((

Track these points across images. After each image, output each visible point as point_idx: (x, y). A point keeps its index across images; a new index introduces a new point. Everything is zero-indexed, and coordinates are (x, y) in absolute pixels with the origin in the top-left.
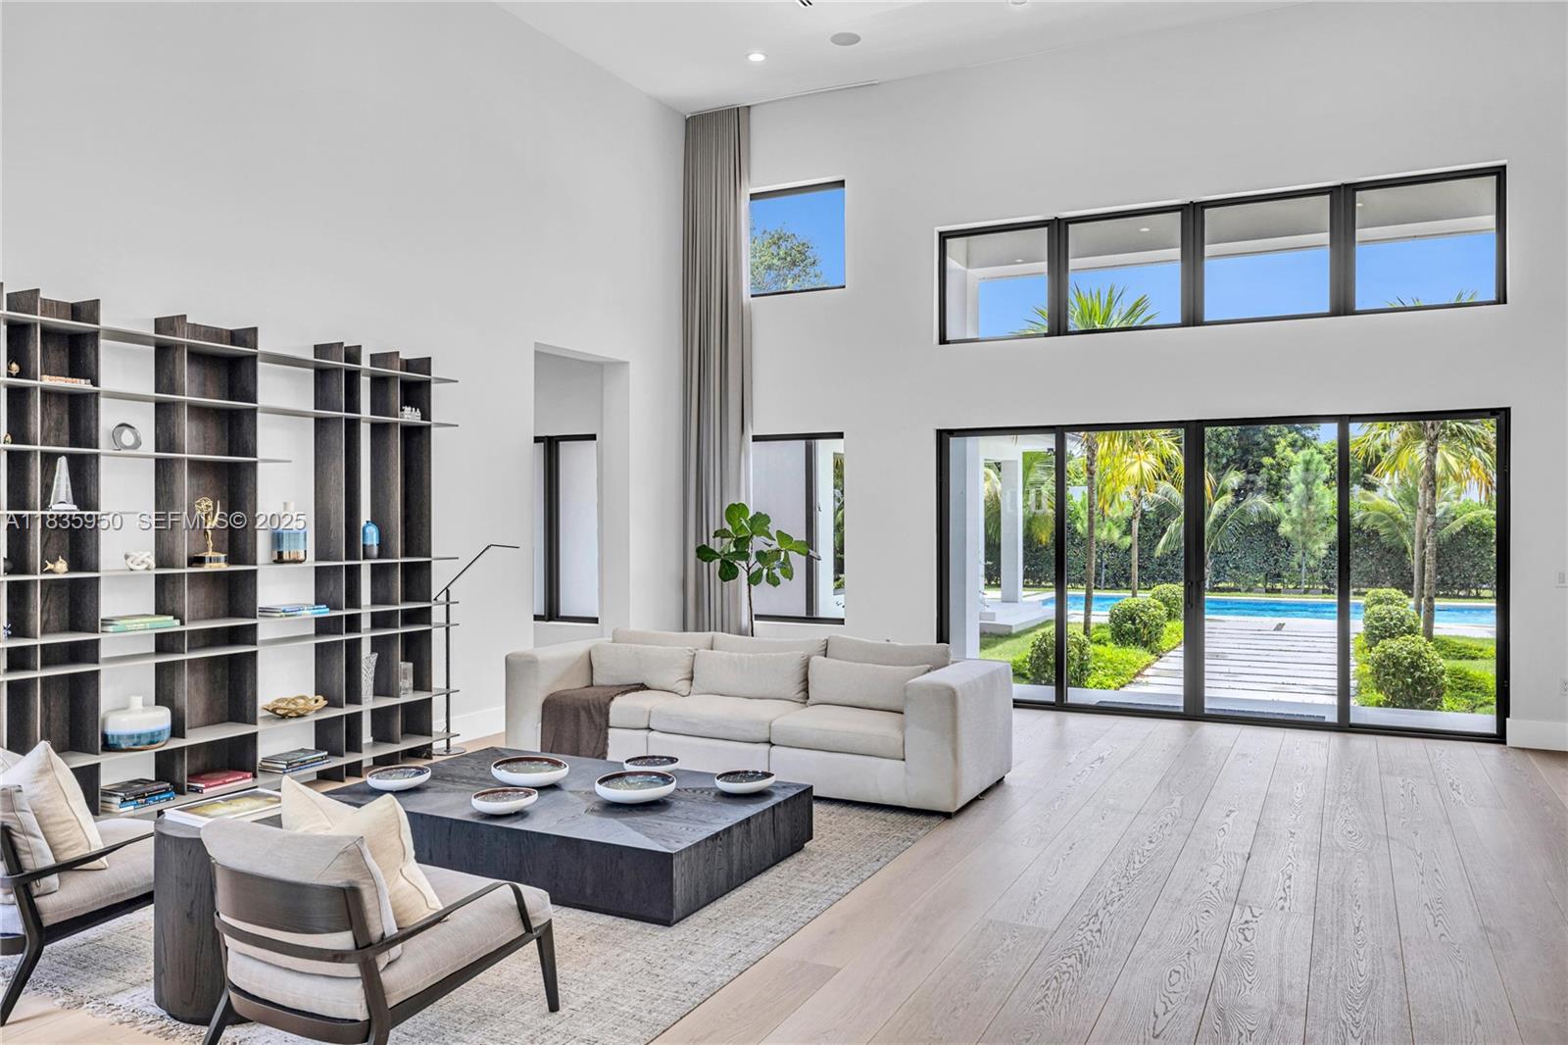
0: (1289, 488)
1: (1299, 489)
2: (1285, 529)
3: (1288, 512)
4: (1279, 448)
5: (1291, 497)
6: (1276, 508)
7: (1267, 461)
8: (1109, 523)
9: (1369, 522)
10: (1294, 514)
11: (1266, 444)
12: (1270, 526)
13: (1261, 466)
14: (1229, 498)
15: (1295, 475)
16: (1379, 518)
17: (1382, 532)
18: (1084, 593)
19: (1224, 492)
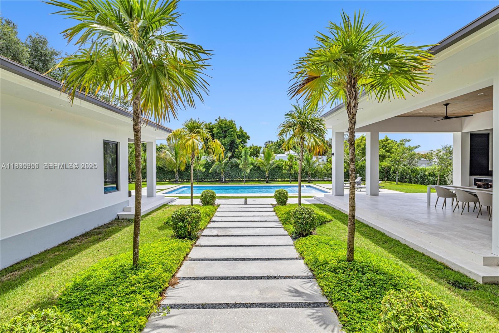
0: (241, 157)
1: (244, 157)
2: (241, 166)
3: (241, 162)
4: (239, 147)
5: (242, 159)
6: (239, 161)
7: (237, 150)
8: (199, 165)
9: (258, 164)
10: (243, 162)
11: (236, 146)
12: (237, 166)
13: (235, 151)
14: (228, 159)
15: (243, 154)
16: (260, 164)
17: (261, 167)
18: (190, 185)
19: (227, 157)
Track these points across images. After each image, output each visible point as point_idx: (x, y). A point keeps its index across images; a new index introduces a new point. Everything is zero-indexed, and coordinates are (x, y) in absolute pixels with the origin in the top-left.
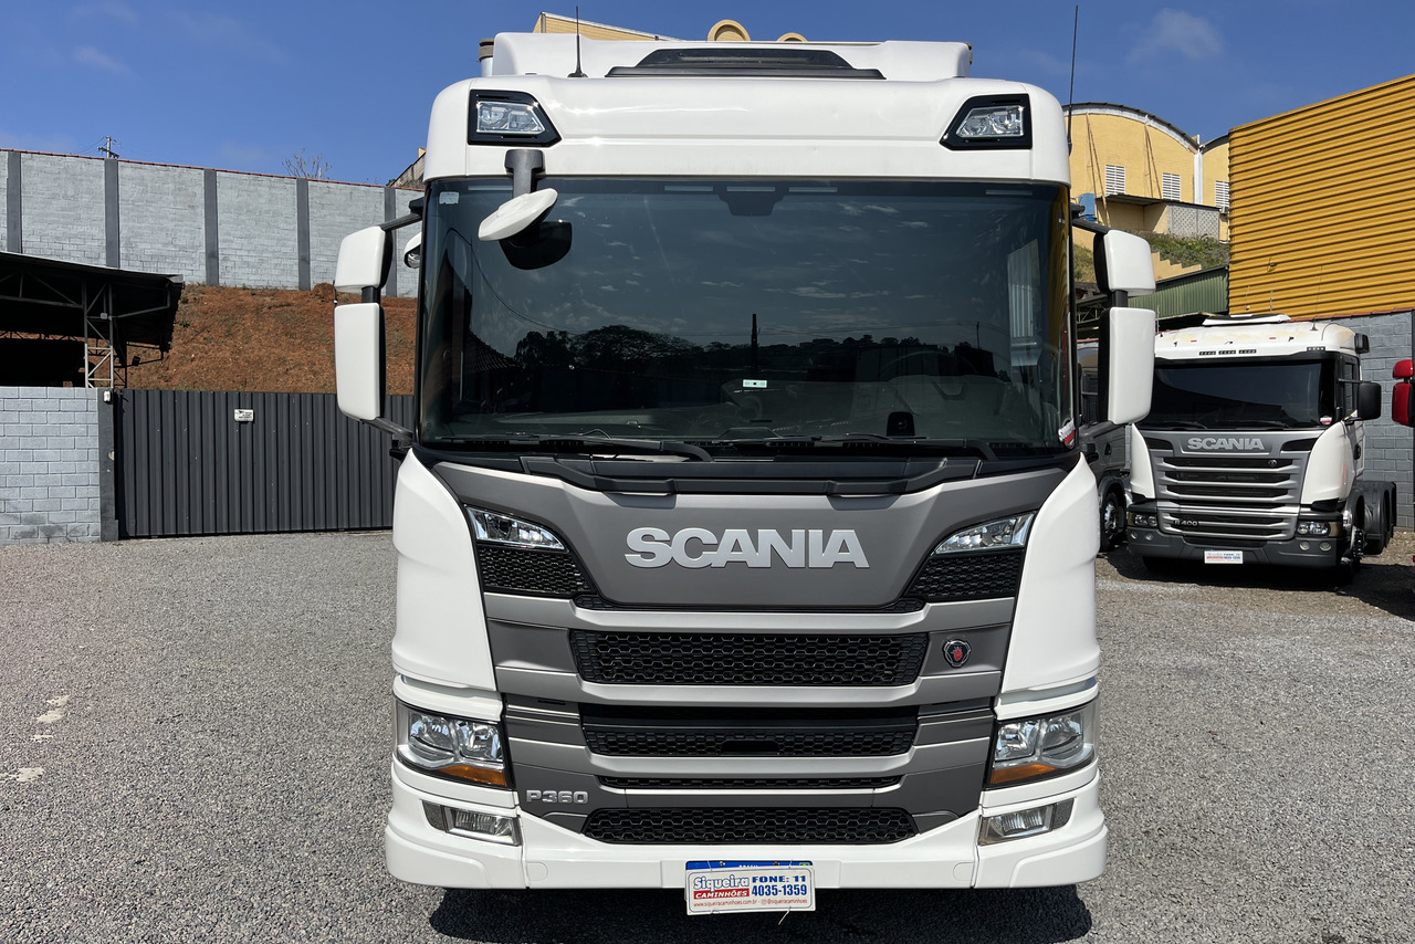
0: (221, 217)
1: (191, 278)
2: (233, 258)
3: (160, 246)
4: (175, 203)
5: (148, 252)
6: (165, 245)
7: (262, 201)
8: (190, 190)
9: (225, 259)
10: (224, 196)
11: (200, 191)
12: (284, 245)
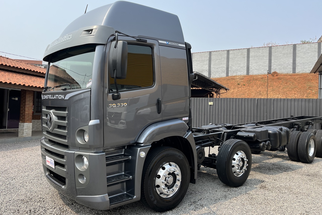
0: (250, 59)
1: (243, 74)
2: (253, 68)
3: (237, 67)
4: (241, 57)
5: (235, 69)
6: (238, 67)
7: (260, 53)
8: (244, 54)
9: (251, 69)
10: (251, 54)
11: (246, 54)
12: (265, 63)
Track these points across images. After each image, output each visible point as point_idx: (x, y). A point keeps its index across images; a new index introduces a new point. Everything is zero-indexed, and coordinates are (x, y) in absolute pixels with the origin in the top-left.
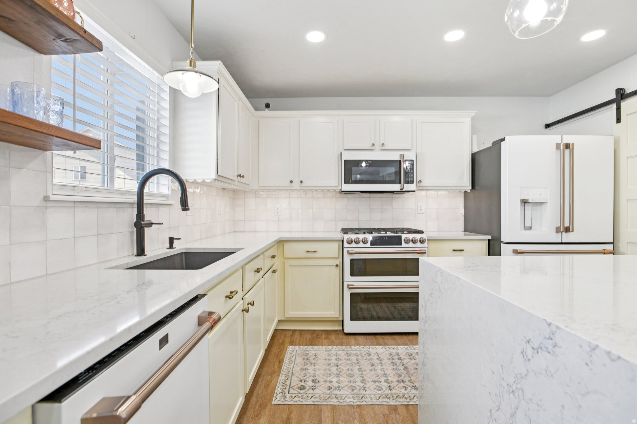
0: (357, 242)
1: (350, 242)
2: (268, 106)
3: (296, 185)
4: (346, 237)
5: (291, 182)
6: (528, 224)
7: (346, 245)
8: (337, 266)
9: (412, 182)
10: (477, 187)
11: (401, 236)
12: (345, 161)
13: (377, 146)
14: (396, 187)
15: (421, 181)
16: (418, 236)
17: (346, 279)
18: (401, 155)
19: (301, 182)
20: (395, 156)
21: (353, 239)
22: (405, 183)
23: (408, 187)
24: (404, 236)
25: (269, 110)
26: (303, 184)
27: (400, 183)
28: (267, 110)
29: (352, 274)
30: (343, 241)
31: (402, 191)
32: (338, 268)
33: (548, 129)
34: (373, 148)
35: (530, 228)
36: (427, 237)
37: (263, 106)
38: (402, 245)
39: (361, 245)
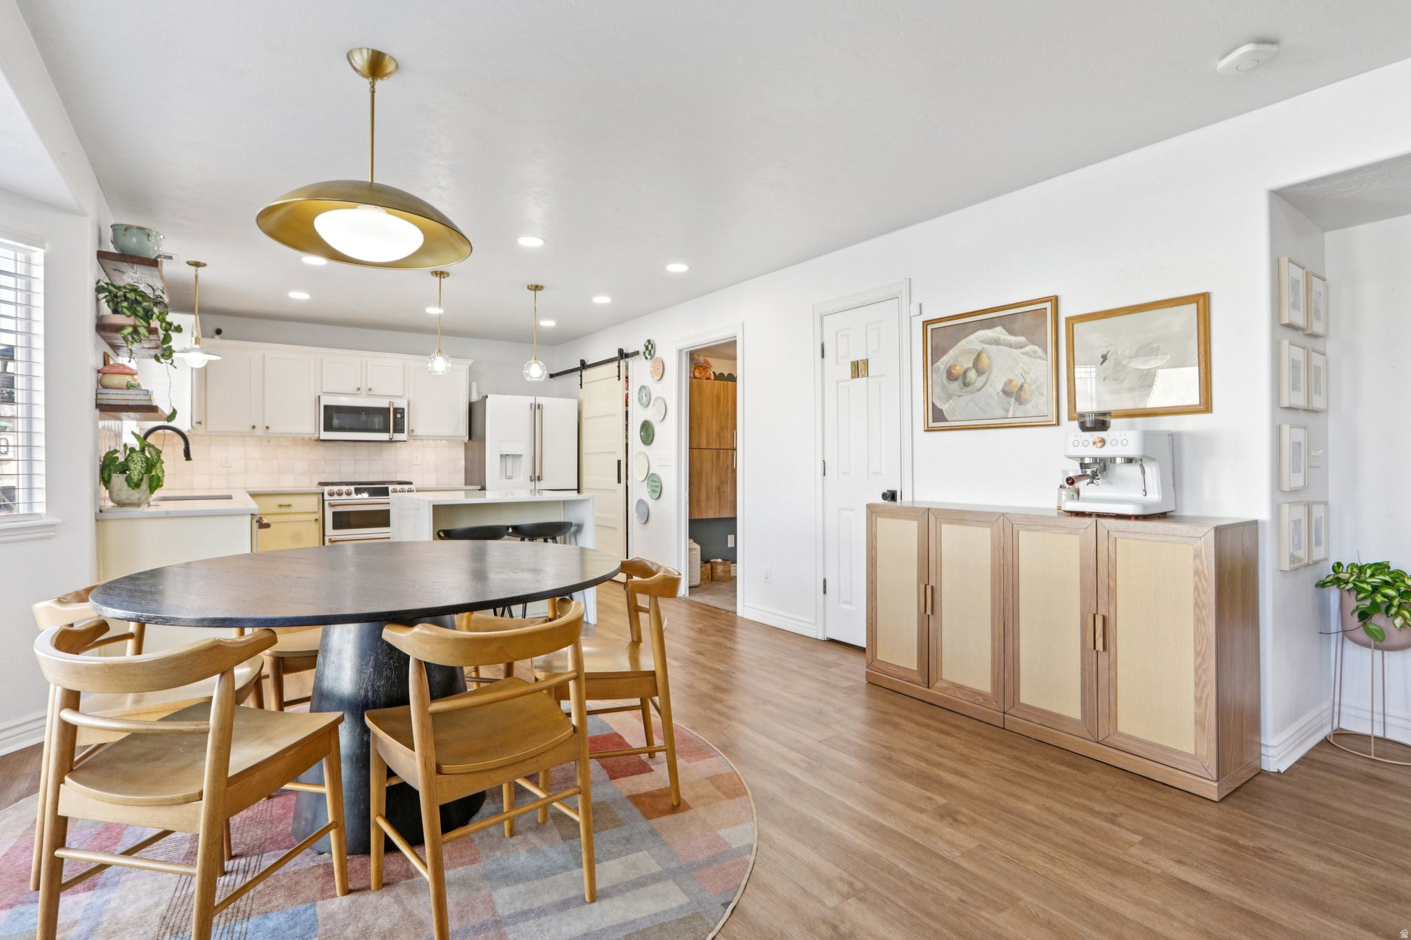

))

▶ **INSTRUCTIONS TO FOLLOW**:
Give back all of the entries above line for line, leaving out the pictures.

▶ **RESULT**:
Track these points across images. After each image, output each visible point as point_idx: (x, y). A point keeps its index across images; a new index introduces a new point. Everything is zero-indexed, and coordinates are (x, y) in absolute pixels with the origin in the top-left.
0: (1289, 488)
1: (1299, 489)
2: (1285, 529)
3: (1288, 512)
4: (1279, 448)
5: (1291, 497)
6: (1276, 508)
7: (1267, 461)
8: (1109, 523)
9: (1369, 522)
10: (1294, 514)
11: (1266, 444)
12: (1270, 526)
13: (1261, 466)
14: (1229, 498)
15: (1295, 475)
16: (1379, 518)
17: (1382, 532)
18: (1084, 593)
19: (1224, 492)
0: (241, 157)
1: (244, 157)
2: (241, 166)
3: (241, 162)
4: (239, 147)
5: (242, 159)
6: (239, 161)
7: (237, 150)
8: (199, 165)
9: (258, 164)
10: (243, 162)
11: (236, 146)
12: (237, 166)
13: (235, 151)
14: (228, 159)
15: (243, 154)
16: (260, 164)
17: (261, 167)
18: (190, 185)
19: (227, 157)
Track these points across images. After each image, output each visible point as point_idx: (x, y). A point keeps its index across images; a new index introduces a new point. Everything is zero-indexed, and coordinates are (x, y) in absolute pixels with the origin in the top-left.
0: (221, 217)
1: (191, 278)
2: (233, 258)
3: (160, 246)
4: (175, 203)
5: (148, 252)
6: (165, 245)
7: (262, 201)
8: (190, 190)
9: (225, 259)
10: (224, 196)
11: (200, 191)
12: (284, 245)
0: (250, 59)
1: (243, 74)
2: (253, 68)
3: (237, 67)
4: (241, 57)
5: (235, 69)
6: (238, 67)
7: (260, 53)
8: (244, 54)
9: (251, 69)
10: (251, 54)
11: (246, 54)
12: (265, 63)
Track these points across images. After each image, output each visible point as point_idx: (x, y). A point keeps its index across images; a new index introduces a new point. Everything is zero-indexed, and coordinates are (x, y) in absolute pixels with the origin in the top-left.
0: (357, 242)
1: (350, 242)
2: (268, 106)
3: (296, 185)
4: (346, 237)
5: (291, 182)
6: (528, 224)
7: (346, 245)
8: (337, 266)
9: (412, 182)
10: (477, 187)
11: (401, 236)
12: (345, 161)
13: (377, 146)
14: (396, 187)
15: (421, 181)
16: (418, 236)
17: (346, 279)
18: (401, 155)
19: (301, 182)
20: (395, 156)
21: (353, 239)
22: (405, 183)
23: (408, 187)
24: (404, 236)
25: (269, 110)
26: (303, 184)
27: (400, 183)
28: (267, 110)
29: (352, 274)
30: (343, 241)
31: (402, 191)
32: (338, 268)
33: (548, 129)
34: (373, 148)
35: (530, 228)
36: (427, 237)
37: (263, 106)
38: (402, 245)
39: (361, 245)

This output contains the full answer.